Anti-capitalism, internal war, and the state
In light (but not in direct response) to some of the concerns about police brutality during the Occupy Wall Street protests, it really is remarkable how much anti-capitalist protests have changed since their heyday in the late 19th and early 20th centuries – as well as the way the so-called establishment has responded to them. Nicholas Spykman, in America’s Strategy in World Politics, notes:
Intramural gang warfare has long been tolerated as a by-product of the exuberance of urban life, and strong-arm methods have been accepted as necessary inspirational aids in city elections. The importance of physical violence in labor conflicts and in the “non-existent” class struggle is attested to by the existence of a flourishing armaments industry making tear gas bombs and other equipment and the availability of mercenary infantry for any union or employer who can afford the price. Law and fact in regard to the monopoly of violence seem to vary almost as much as law and fact in regard to other monopolies.

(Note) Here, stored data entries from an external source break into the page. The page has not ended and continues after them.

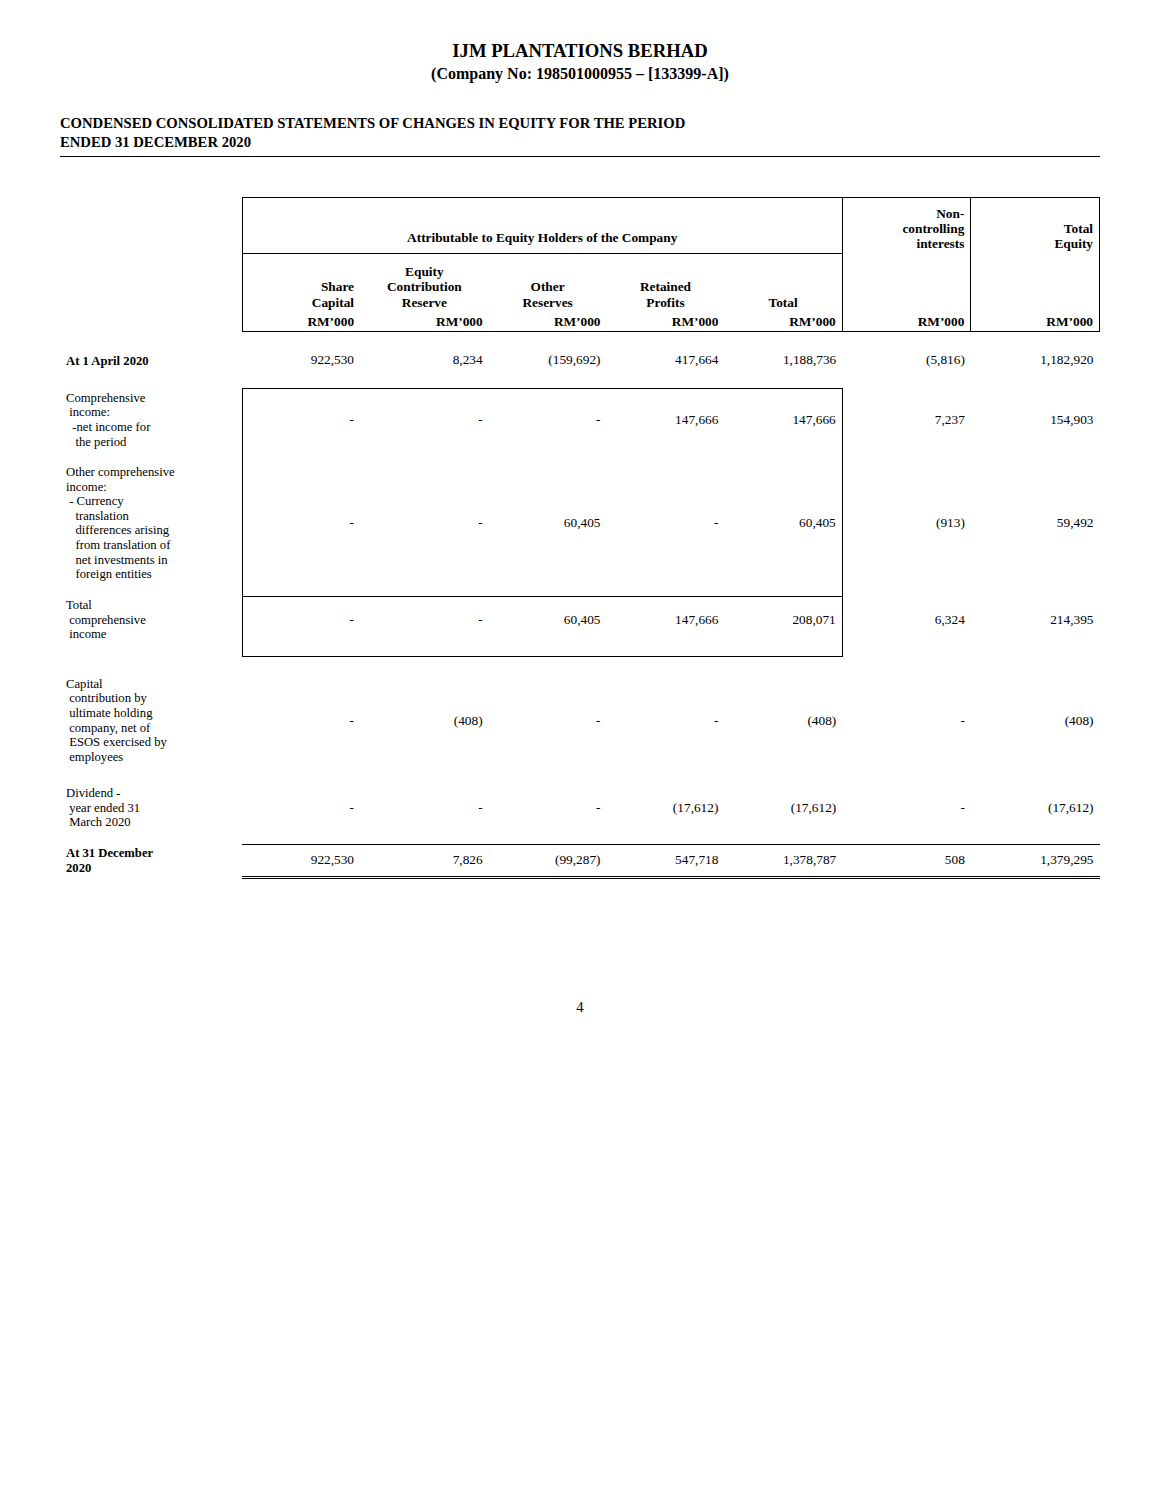IJM PLANTATIONS BERHAD
(Company No: 198501000955 – [133399-A])
CONDENSED CONSOLIDATED STATEMENTS OF CHANGES IN EQUITY FOR THE PERIOD
ENDED 31 DECEMBER 2020
| | Attributable to Equity Holders of the Company | Non- controlling interests | Total Equity |
| | Share Capital | Equity Contribution Reserve | Other Reserves | Retained Profits | Total | | |
| | RM’000 | RM’000 | RM’000 | RM’000 | RM’000 | RM’000 | RM’000 |
| At 1 April 2020 | 922,530 | 8,234 | (159,692) | 417,664 | 1,188,736 | (5,816) | 1,182,920 |
| Comprehensive income: -net income for the period | - | - | - | 147,666 | 147,666 | 7,237 | 154,903 |
| Other comprehensive income: - Currency translation differences arising from translation of net investments in foreign entities | - | - | 60,405 | - | 60,405 | (913) | 59,492 |
| Total comprehensive income | - | - | 60,405 | 147,666 | 208,071 | 6,324 | 214,395 |
| Capital contribution by ultimate holding company, net of ESOS exercised by employees | - | (408) | - | - | (408) | - | (408) |
| Dividend - year ended 31 March 2020 | - | - | - | (17,612) | (17,612) | - | (17,612) |
| At 31 December 2020 | 922,530 | 7,826 | (99,287) | 547,718 | 1,378,787 | 508 | 1,379,295 |
4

It’s worth noting that for all the concern about the militarization of police in the United States, this was the natural outgrowth of attempts by the United States government, at local, state, and federal levels, to rectify this state of affairs. Spykman, who was writing in 1942, was already past the zenith of the agonistic labor disputes, but it is still notable how different things once were.
Before there were militarized police in the United States, we had the actual military fulfilling a much broader range of policing roles – and before that, there was deference to the “mercenary armies” such as the Pinkertons, as well as state militias and other unaccountable security forces. Despite the fits of paranoia and outrage that the tasking of the 1st Brigade Combat Team to the 3rd Infantry Division often elicits, this was not always the way in which federal military intervention in domestic political disorder was viewed.
In fact, it was not fear of federal abuse of power which prompted fear about the use of military in domestic disputes, it was fear of the state governments, which tended to be more overzealous in their suppression of local protests, riots, and strikes. Indeed, it takes only an examination of the Ludlow Massacre to see why state and local governments, generally much further in thrall to the interests of employers and capital generally, were considered far more brutal than federal troops. When Federals arrived, they were generally far more neutral and sought to disarm the sides to reinstitute the government monopoly on force.
The US desire not to have an actual military or paramilitary police force, along the lines of European states, is partially responsible for the massive growth in the power of civilian law enforcement agencies and the decline of informal state militias, mercenary outfits like the Pinkerton or the Baldwin-Felts Detective Agencies. If you think security contractors are out of hand nowadays, consider the conduct of Baldwin-Felts. This was a private security firm which, after engaging in a gunfight in West Virginia, murdered a town’s police commissioner and his friend in a courthouse in front of their wives. They also took part in the aforementioned Ludlow Massacre, which included an armored car mounted with a Colt-Browning machine gun. Let’s not also forget that private associations were also able to contract bombers with tear gas and fragmentation bombs during the Battle of Blair Mountain.
It’s open to debate how effective the coal miners and their many battles with employers and local, state, and federal governments were in contributing to the later labor victories during the Roosevelt administration – certainly I am not an expert on any of these subjects. They are worth ruminating on, though, because as Adam Elkus notes, the downside of the “new frontier” in conflict may be the resurgence of violent, antagonistic anti-establishment actions, this time in an urban context.
Despite the seeming impunity with which the police in the US often operate, it is incredibly misleading to describe the US as a police state. This is owed not simply to legal protections, but to the actual tools presently available to the United States for domestic security. The primacy of highly professionalized state and local law enforcement rather than forces with a broader mandate encompassing intelligence, counter-intelligence, and national security as an ever-present factor in US life, is why we are not a police state. After all, this is perhaps the only country in the world where the Department of the Interior does not refer to a massive domestic security apparatus.
It will be interesting to see, as budget cuts loom and the potential for local unrest grows, what effect they will have on cash-strapped local governments to maintain the present posture of law enforcement agencies. While the almost vigilante efforts of government-sanctioned militias seem unlikely to recur, the possibility of a larger role for state or federal armed forces in local law enforcement, or the resurgence of private security contractors, are all significant possibilities. Pessimistically speaking, there may come a day when citizens look back in nostalgia to the era of massive and powerful law enforcement entities such as the LAPD and NYPD.